**Testo del documento**
==*==

A questo importo, si aggiungono poi per il 2017, in modo non strutturale, 13,6 milioni di euro. Sono la quantificazione delle risorse derivanti dalle attività di accertamento della permanenza dei requisiti sanitari nei confronti dei titolari di invalidità civile, cecità civile, sordità civile, handicap e disabilità e dalle verifiche straordinarie svolte dall’INPS. Ossia le risorse derivanti dalla famosa campagna sui cosiddetti “falsi invalidi”. Il comma 109, dell’art. 1, della Legge 24 dicembre 2012, n. 228 aveva infatti disposto che il ricavato delle 450.000 visite di controllo previste nel triennio 2013-2015 andasse ad incrementare l’FNA, sino alla concorrenza di 40 milioni di euro annui. E siamo così agli attuali 463,6 milioni di euro di dotazione dell’FNA per il 2017. Di questi, 448,6 milioni vengono ripartiti tra le Regioni e 15 milioni vengono destinati al Ministero del lavoro e delle politiche sociali per il finanziamento di azioni sperimentali finalizzate alla vita indipendente e all’inclusione nella società.
Tuttavia, in questo computo mancherebbero i 50 milioni di euro di incremento previsti dall’articolo 5 del Decreto-Legge 29 dicembre 2016, n.243, con il quale il Legislatore aveva portato lo stanziamento dell’FNA a 500 milioni di euro per il solo 2017. E, infatti, in forza dell’Intesa del 23 febbraio 2017 [documento non accessibile] raggiunta tra Governo, Regioni e Province Autonome sul documento concernente il contributo alla finanza pubblica delle Regioni a statuto ordinario per l’anno 2017, è stata operata una riduzione del fondo nazionale di 50 milioni di euro (Tabella 3, “Riduzione risorse 2017”). Successivamente le Regioni, con la nota del 20 marzo 2017 del Presidente della Conferenza delle Regioni e delle Province Autonome, hanno espresso la volontà di integrare, con risorse proprie e per un importo complessivo pari a 50 milioni di euro, le risorse nazionali afferenti all’FNA. Pertanto, le risorse nazionali e regionali effettivamente a disposizione delle Regioni arrivano a 498,6 milioni di euro, cui si sommano i 15 milioni di euro destinati al Ministero, per un importo totale di 513,6 milioni di euro per il 2017.

==*==

**Dati riportati**
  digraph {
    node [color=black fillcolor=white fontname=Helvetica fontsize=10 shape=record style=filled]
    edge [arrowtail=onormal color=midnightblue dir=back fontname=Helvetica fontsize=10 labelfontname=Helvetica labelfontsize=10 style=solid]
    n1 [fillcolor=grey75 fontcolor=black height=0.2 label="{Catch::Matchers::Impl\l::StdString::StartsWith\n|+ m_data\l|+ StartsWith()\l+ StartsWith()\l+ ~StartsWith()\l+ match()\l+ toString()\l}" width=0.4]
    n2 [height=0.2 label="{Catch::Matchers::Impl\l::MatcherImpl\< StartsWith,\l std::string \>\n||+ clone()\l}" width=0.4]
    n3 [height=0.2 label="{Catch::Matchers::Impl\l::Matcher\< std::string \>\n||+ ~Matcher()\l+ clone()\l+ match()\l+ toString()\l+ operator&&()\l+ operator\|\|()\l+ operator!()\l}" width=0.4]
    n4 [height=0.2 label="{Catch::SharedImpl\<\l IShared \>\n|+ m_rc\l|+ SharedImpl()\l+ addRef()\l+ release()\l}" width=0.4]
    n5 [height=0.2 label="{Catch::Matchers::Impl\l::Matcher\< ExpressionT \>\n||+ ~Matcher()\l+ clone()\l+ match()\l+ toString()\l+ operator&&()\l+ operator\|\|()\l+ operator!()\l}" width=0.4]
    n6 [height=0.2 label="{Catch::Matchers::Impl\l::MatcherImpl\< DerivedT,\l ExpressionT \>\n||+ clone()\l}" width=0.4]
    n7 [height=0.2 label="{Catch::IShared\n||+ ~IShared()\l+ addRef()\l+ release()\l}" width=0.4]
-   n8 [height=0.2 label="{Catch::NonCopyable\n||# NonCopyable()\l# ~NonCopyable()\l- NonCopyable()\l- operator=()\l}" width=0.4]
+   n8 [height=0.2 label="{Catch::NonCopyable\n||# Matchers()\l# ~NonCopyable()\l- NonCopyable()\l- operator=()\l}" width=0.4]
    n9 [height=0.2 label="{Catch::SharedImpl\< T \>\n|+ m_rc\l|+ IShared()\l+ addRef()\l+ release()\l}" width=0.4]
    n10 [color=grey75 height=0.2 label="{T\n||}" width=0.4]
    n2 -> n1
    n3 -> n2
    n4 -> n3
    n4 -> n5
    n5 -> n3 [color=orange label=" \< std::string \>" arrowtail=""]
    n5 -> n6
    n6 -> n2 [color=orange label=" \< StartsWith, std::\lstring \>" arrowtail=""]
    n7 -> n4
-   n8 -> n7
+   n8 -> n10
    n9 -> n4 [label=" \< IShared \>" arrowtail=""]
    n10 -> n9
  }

==*==

**Compiti**
(a) Rispondi a queste domande sul testo relativo al finanziamento dell'FNA:
(i) Quante visite di controllo prevedeva il comma 109 per il triennio 2013-2015?
(ii) Quanti milioni di euro vengono destinati al Ministero del lavoro e delle politiche sociali?
(iii) In che data è stata raggiunta l'Intesa tra Governo, Regioni e Province Autonome?
(b) Riscrivi tutte le righe del Blocco 1 mettendo "Arial" al posto di "Helvetica". Il resto rimane invariato.

**Soluzioni dell'esercizio**
(a)
(i) 450.000
(ii) 15 milioni di euro
(iii) 23 febbraio 2017

(b)
  digraph {
    node [color=black fillcolor=white fontname=Arial fontsize=10 shape=record style=filled]
    edge [arrowtail=onormal color=midnightblue dir=back fontname=Arial fontsize=10 labelfontname=Arial labelfontsize=10 style=solid]
    n1 [fillcolor=grey75 fontcolor=black height=0.2 label="{Catch::Matchers::Impl\l::StdString::StartsWith\n|+ m_data\l|+ StartsWith()\l+ StartsWith()\l+ ~StartsWith()\l+ match()\l+ toString()\l}" width=0.4]
    n2 [height=0.2 label="{Catch::Matchers::Impl\l::MatcherImpl\< StartsWith,\l std::string \>\n||+ clone()\l}" width=0.4]
    n3 [height=0.2 label="{Catch::Matchers::Impl\l::Matcher\< std::string \>\n||+ ~Matcher()\l+ clone()\l+ match()\l+ toString()\l+ operator&&()\l+ operator\|\|()\l+ operator!()\l}" width=0.4]
    n4 [height=0.2 label="{Catch::SharedImpl\<\l IShared \>\n|+ m_rc\l|+ SharedImpl()\l+ addRef()\l+ release()\l}" width=0.4]
    n5 [height=0.2 label="{Catch::Matchers::Impl\l::Matcher\< ExpressionT \>\n||+ ~Matcher()\l+ clone()\l+ match()\l+ toString()\l+ operator&&()\l+ operator\|\|()\l+ operator!()\l}" width=0.4]
    n6 [height=0.2 label="{Catch::Matchers::Impl\l::MatcherImpl\< DerivedT,\l ExpressionT \>\n||+ clone()\l}" width=0.4]
    n7 [height=0.2 label="{Catch::IShared\n||+ ~IShared()\l+ addRef()\l+ release()\l}" width=0.4]
-   n8 [height=0.2 label="{Catch::NonCopyable\n||# NonCopyable()\l# ~NonCopyable()\l- NonCopyable()\l- operator=()\l}" width=0.4]
+   n8 [height=0.2 label="{Catch::NonCopyable\n||# Matchers()\l# ~NonCopyable()\l- NonCopyable()\l- operator=()\l}" width=0.4]
    n9 [height=0.2 label="{Catch::SharedImpl\< T \>\n|+ m_rc\l|+ IShared()\l+ addRef()\l+ release()\l}" width=0.4]
    n10 [color=grey75 height=0.2 label="{T\n||}" width=0.4]
    n2 -> n1
    n3 -> n2
    n4 -> n3
    n4 -> n5
    n5 -> n3 [color=orange label=" \< std::string \>" arrowtail=""]
    n5 -> n6
    n6 -> n2 [color=orange label=" \< StartsWith, std::\lstring \>" arrowtail=""]
    n7 -> n4
-   n8 -> n7
+   n8 -> n10
    n9 -> n4 [label=" \< IShared \>" arrowtail=""]
    n10 -> n9
  }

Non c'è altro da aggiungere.